B. The ALJ's Evaluation
The ALJ summarized Plaintiff's allegations of disabling symptoms (R. 19) and stated her finding that his "statements concerning the intensity, persistence, and limiting effects of these symptoms are not entirely consistent with the medical evidence and other evidence in the record for the reasons explained in this decision." (R. 20). She related at least eight inconsistencies she relied upon to discount Plaintiff's allegations: She noted that psychiatric testing by Plaintiff's primary care physician during routine care in 2017 yielded normal findings but testing during therapy in 2017 "demonstrated a recurrently depressed and anxious mood with a blunted affect." Id. at 21. Plaintiff's asthma "has manifested as some intermittent decreased breath sounds, but not greater abnormalities consistent with his allegations." Id. Plaintiff's migraines "are not documented to have resulted in any chronic pain behavior, environmental sensitivities, or neurological deficits." Id. Plaintiff has been treated for epilepsy but "the record does not document any acute seizure activity, a postictal state, or neurological residuals." Id. Plaintiff's carpal tunnel syndrome "is not documented to have manifested as any persistent abnormalities since the alleged onset date of disability." Id. Plaintiff has had intermittent abnormalities due to his mental impairments, but he has not "demonstrated persistent psychiatric abnormalities that are refractory to treatment, such as profound depression or anxiety, anhedonia, or deficits with attention, concentration, or memory." Id.

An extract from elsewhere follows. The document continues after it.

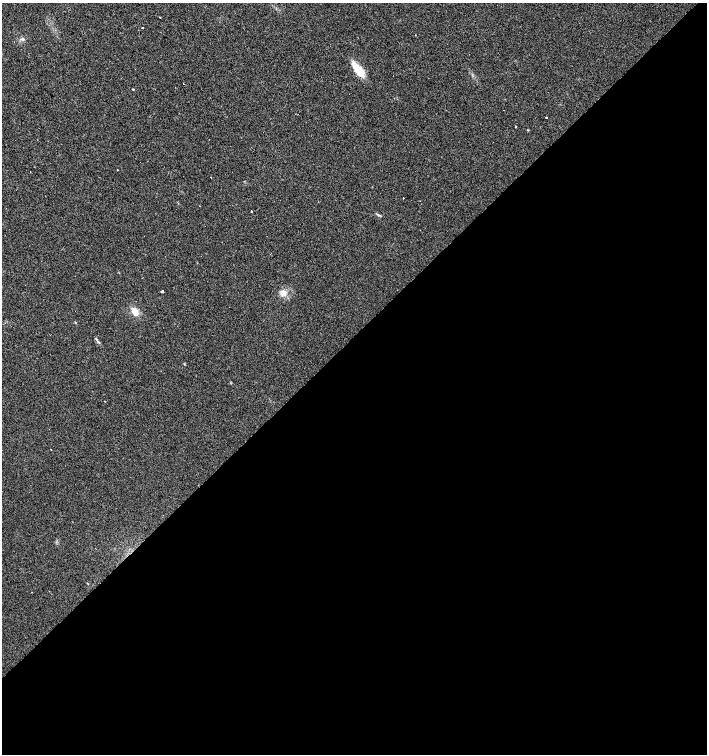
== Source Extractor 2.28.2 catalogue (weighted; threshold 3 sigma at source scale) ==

The ALJ noted "the record does not objectively corroborate the claimant's alleged panic attacks." Id. Finally, she noted Plaintiff's mental impairments have been treated relatively conservatively and "[h]e has not been recommended for greater treatment more consistent with his extreme allegations, such as inpatient or emergent psychiatric care. Additionally, the record does not document the claimant experiencing limiting medication side effects, such as objectively appreciable fatigue." Id. at 21-22.
C. Analysis
Plaintiff does not even attempt to refute any of the inconsistencies cited by the ALJ in discounting his allegations. Rather, he points to other evidence (generally his own reports) tending to support his allegations, implies that the ALJ cherrypicked the record, and argues that the "preponderance of evidence supports [his] allegations." (Pl. Br. 10). Even were the court to assume Plaintiff is correct that a preponderance of evidence supports his allegations, the record supports the ALJ's eight reasons to discount Plaintiff's allegations, and the court "may not reweigh the evidence in the record, nor try the issues de novo, nor substitute [the Court's] judgment for the [Commissioner's], even if the evidence preponderates against the [Commissioner's] decision." Bowling, 36 F.3d at 434 (quoting Harrell, 862 F.2d at 475). The court finds no error in the ALJ's decision.
IT IS THEREFORE ORDERED that judgment shall be entered pursuant to the fourth sentence of 42 U.S.C. § 405(g) AFFIRMING the Commissioner's final decision.
Dated May 7, 2020, at Kansas City, Kansas.